Question

If A is an invertible matrix of order 3, then which of the following is not true ?

Options

• \[\left| adj A \right| = \left| A \right|^2\]

• \[\left( A^{- 1} \right)^{- 1} = A\]

• If \[BA = CA,\text{ than }B \neq C\] , where B and C are square matrices of order 3

• \[\left( AB \right)^{- 1} = B^{- 1} A^{- 1} , where B \neq \left[ b_{ij} \right]_{3 \times 3} and \left| B \right| \neq 0\]

Answer 1

If \[BA = CA\] , then \[B \neq C\]  where B and C are square matrices of order 3.

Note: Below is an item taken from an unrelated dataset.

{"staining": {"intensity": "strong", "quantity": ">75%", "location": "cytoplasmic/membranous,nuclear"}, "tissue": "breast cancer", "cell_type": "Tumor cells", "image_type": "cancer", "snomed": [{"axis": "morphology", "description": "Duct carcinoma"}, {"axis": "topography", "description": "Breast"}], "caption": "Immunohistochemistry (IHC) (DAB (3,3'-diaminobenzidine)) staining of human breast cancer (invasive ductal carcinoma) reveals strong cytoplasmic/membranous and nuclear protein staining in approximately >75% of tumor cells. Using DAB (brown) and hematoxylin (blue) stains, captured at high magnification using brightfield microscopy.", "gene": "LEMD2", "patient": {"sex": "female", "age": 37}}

If A is an invertible matrix, then \[A^{- 1}\] exists. 
Now,

\[BA = CA\]

On multiplying both sides by \[A^{- 1}\]

\[A^{- 1}\] \[BA A^{- 1} = CA A^{- 1}\]

\[\Rightarrow BI = CI ..............\left[ \because A A^{- 1} =\text{ I where I is the identity matrix }\right]\]

\[ \Rightarrow B = C\]

Therefore, If \[BA = CA\] , then \[B \neq C\]  where B and C are square matrices of order 3 is not true.